Paretsky Unspools a New Mystery: Her Own
Writing In An Age Of Silence
By Sara Paretsky
Verso, 158 pages, $22.95.
Decades before she developed the literary alter ego for which she is best known — the female private investigator V.I. Warshawski — mystery writer Sara Paretsky was already experimenting with fictional personas, fictional masks.
As one of the few Jewish girls growing up in Lawrence, Kan., in the 1950s, Paretsky strove to tame the “frizzy mass” of hair that set her apart from her classmates and their “fine straight silk.” In the ‘60s, when follicular fashion called for a curtain of hair down to one’s knees, Paretsky “spent hours of misery putting chemical straighteners on my hair, only to have it flame out around my head like the burning bush.”
Conflagration serves as a leitmotif in Paretsky’s latest book, a collection of autobiographical essays titled “Writing in an Age of Silence.” In delineating her central theme — the movement from silence to speech — fire becomes shorthand for the forces of menace and oppression. The species of female self-sacrifice she finds idealized by Victorian writers like Louisa May Alcott, whose “Little Women” she says she read dozens of times as a girl, becomes not just self-abnegation but “self-immolation.” When she first pulls into Chicago, a city she would ultimately call home, her first impression is of “methane flares” and “the white-orange fire of pouring steel.” Her first glimpse, she writes, “looked like a prelude for the entry into hell.” Though she would later go to the city to study American history at the University of Chicago, her first visit, in 1966, was as a student volunteer. She managed a day camp in a white enclave and marched with Martin Luther King as he tried to desegregate a neighborhood nearby. She watched in horror as white mobs, while setting fire to cars and throwing Molotov cocktails, shouted, “Burn them like the Jews.”
Part memoir, part credo and part call to arms, the book’s five essays — which originated as speeches she began giving to library associations in the wake of the Patriot Act — fall somewhat short of a unified whole, but are, nonetheless, crisp, learned and often moving. Paretsky opens with her Kansas childhood, which she describes as isolated and deeply unhappy. Her father, a New York-born biochemist who took a position at the University of Kansas in 1951, was controlling and prone to sudden fits of rage. Her mother was a gifted women consumed by bitterness over roads not taken. And yet, in spite of the unhappiness in their home, Paretsky’s parents still labored for social justice in the broader world. Both were on the front lines in fighting segregation.

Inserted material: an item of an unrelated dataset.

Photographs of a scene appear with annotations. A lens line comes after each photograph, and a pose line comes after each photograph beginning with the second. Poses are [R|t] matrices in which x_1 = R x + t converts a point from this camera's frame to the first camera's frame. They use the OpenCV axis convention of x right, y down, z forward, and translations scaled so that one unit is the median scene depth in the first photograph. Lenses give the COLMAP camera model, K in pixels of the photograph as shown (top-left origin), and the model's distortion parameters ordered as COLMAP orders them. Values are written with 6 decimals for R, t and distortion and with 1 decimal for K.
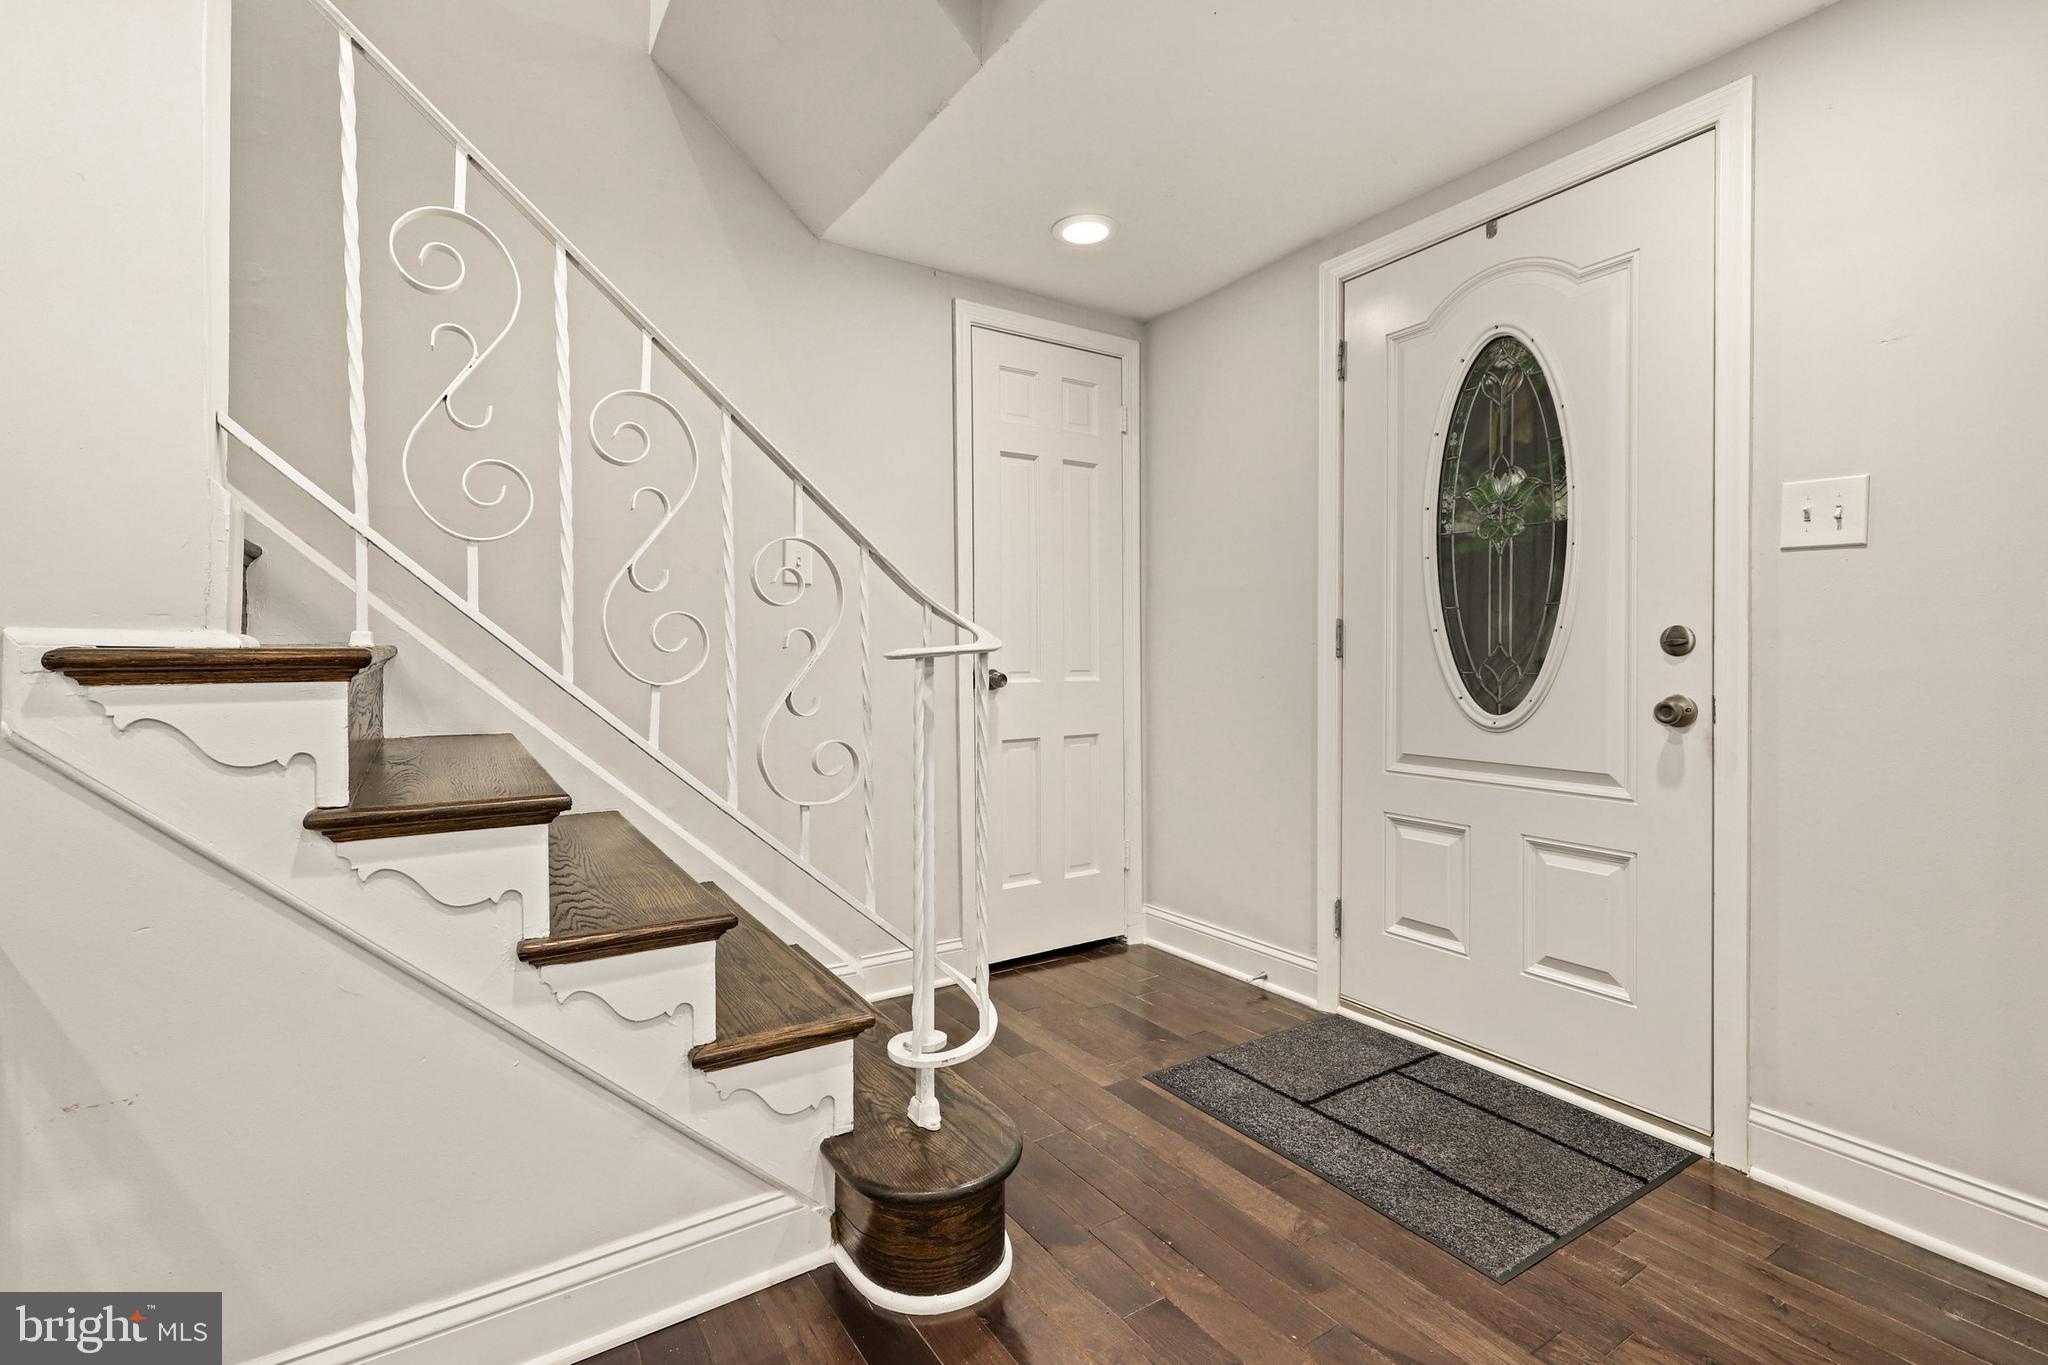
lens RADIAL K [[925.8, 0, 1027.5], [0, 925.8, 655.1], [0, 0, 1]] dist [-0.002256, -0.000288]
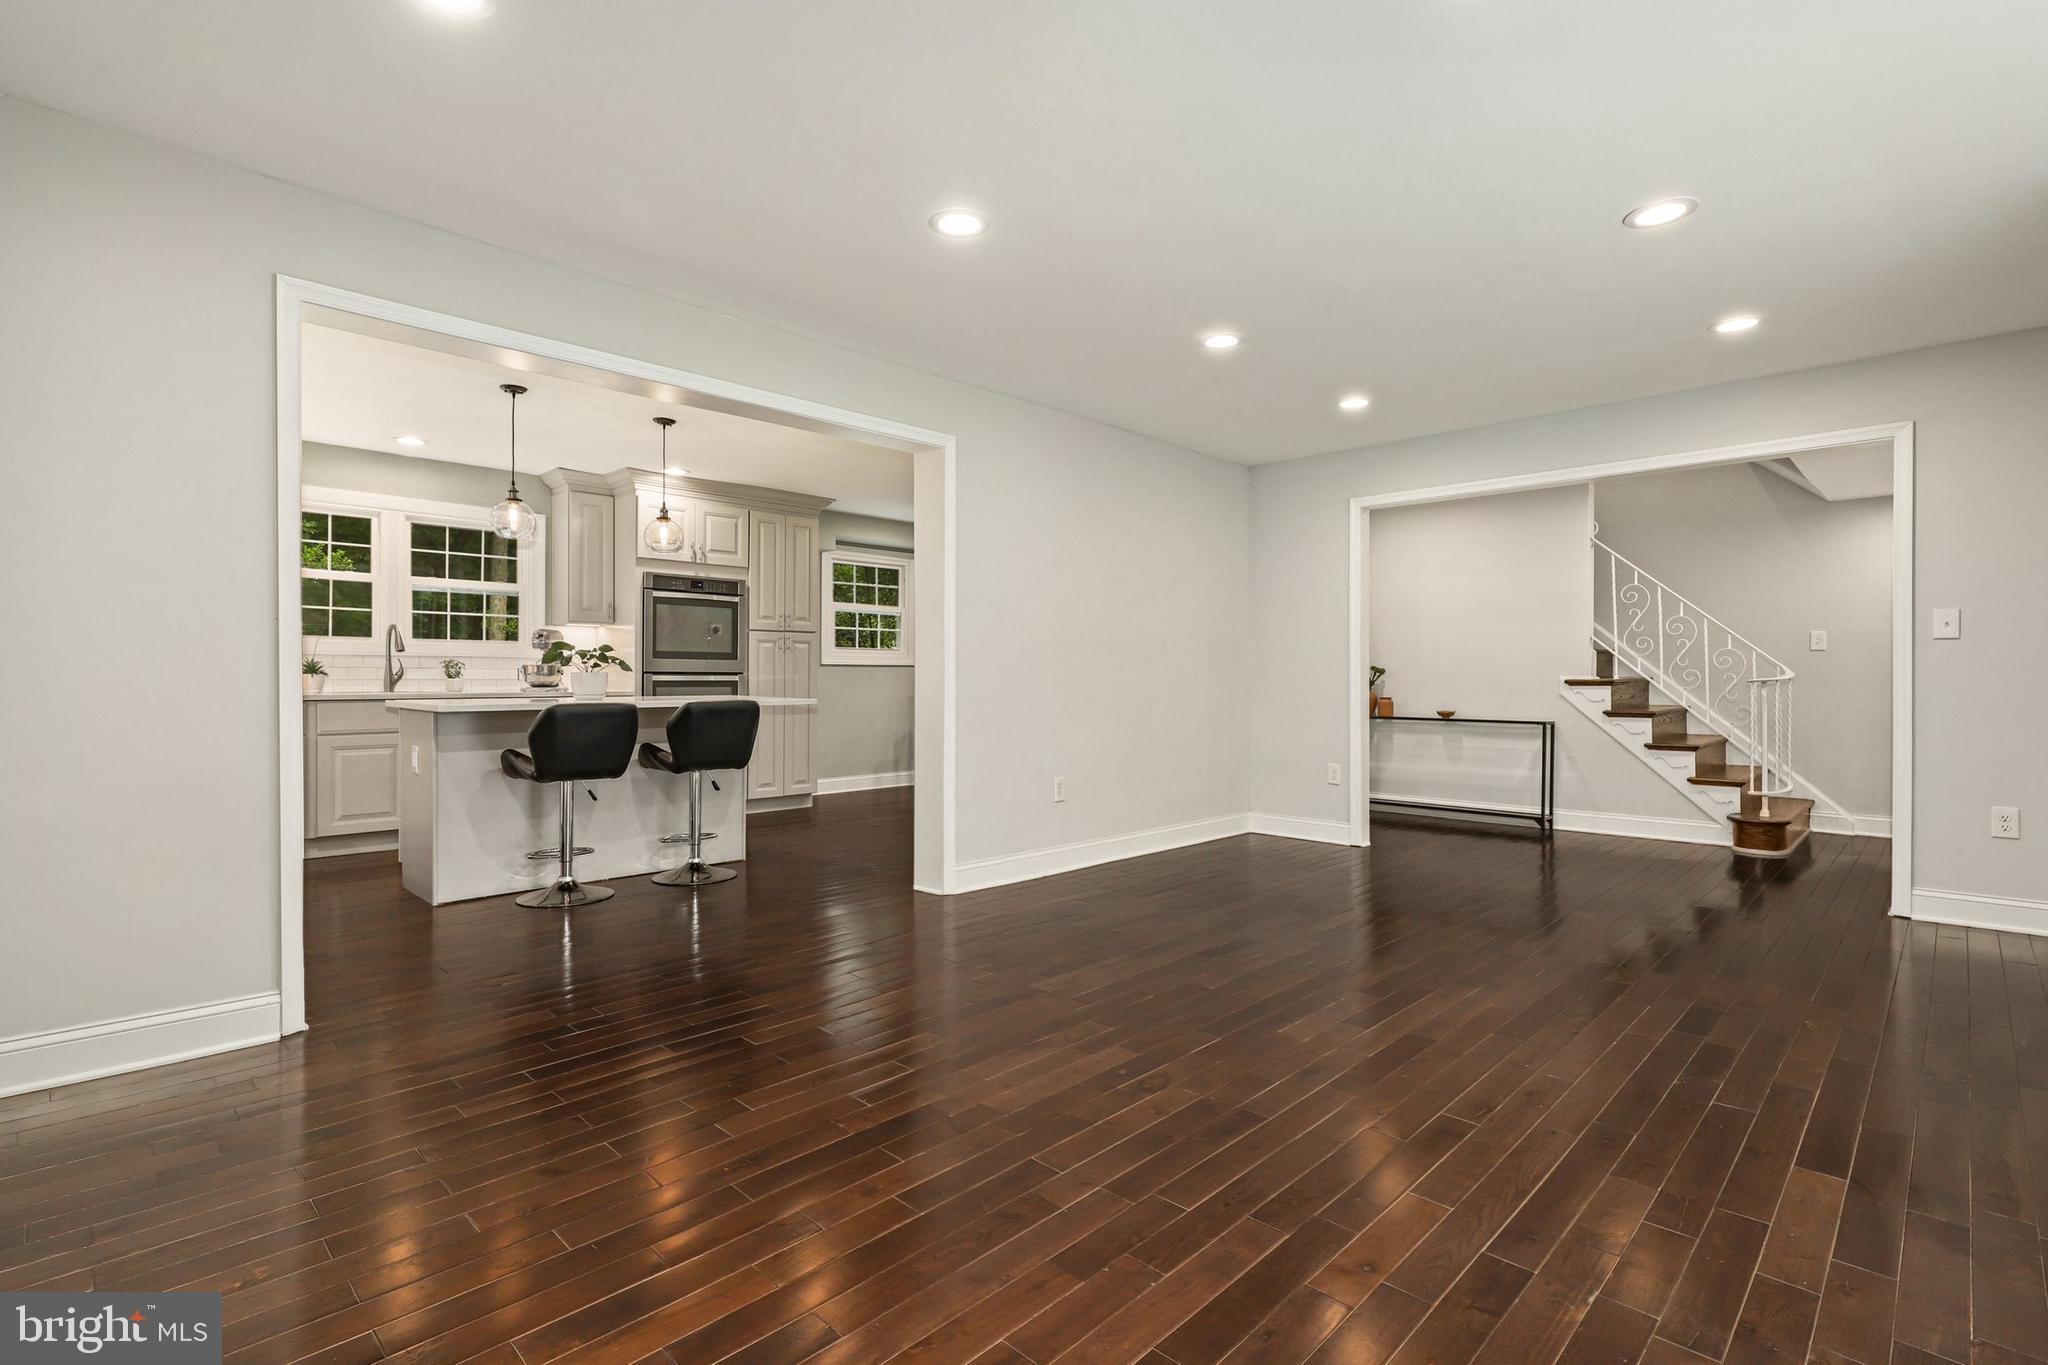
lens RADIAL K [[932.7, 0, 1028.5], [0, 932.7, 688.0], [0, 0, 1]] dist [-0.001581, -0.000335]
pose [[0.208428, 0.009080, -0.977996, 3.594580], [0.001304, 0.999953, 0.009562, -0.014205], [0.978037, -0.003268, 0.208406, -3.191935]]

The book’s second and third chapters are devoted to Paretsky’s work in the civil rights and women’s movements. Here the book lags, often reading like a collection of old Op-Eds. In her fourth chapter, however, Paretsky hits her stride. A spirited critique of America’s fascination with “rugged individualism,” it opens with Roger Williams, the dissenter who broke away from the Massachusetts Bay Colony and founded what is today Rhode Island. For Paretsky, Williams is not a champion of freedom but an anti-social scold, among whose heirs she counts such latter-day “prophets” as the Branch Davidians of Waco, Texas. From Williams she moves on to Dashiell Hammett and Raymond Chandler, the fathers of the private eye genre. In Paretsky’s eyes, their detectives are essentially amoral men — with questionable attitudes toward women — whose vaunted self-sufficiency essentially masks an indifference to society. Paretsky’s V.I. Warshawski is thus a subversion of the genre on a number of counts. First, she is woman. Second, she is a member of society, not a figure on its periphery. The individualists in Paretsky’s mysteries are not the gumshoes but the corporate executives who have retreated to “a place where they try to use money and power as a shield between themselves and the rest of the world.”
Paretsky’s final note is ostensibly a critique of the Bush administration, but it is ultimately a paean to the power of the written word. The fires of iniquity still burn, but there is extinguisher in the form of unfettered speech. And “although my words are only water squeezed from a rock,” she writes, they must nevertheless be cherished and guarded.
Gabriel Sanders is the associate editor of the Forward.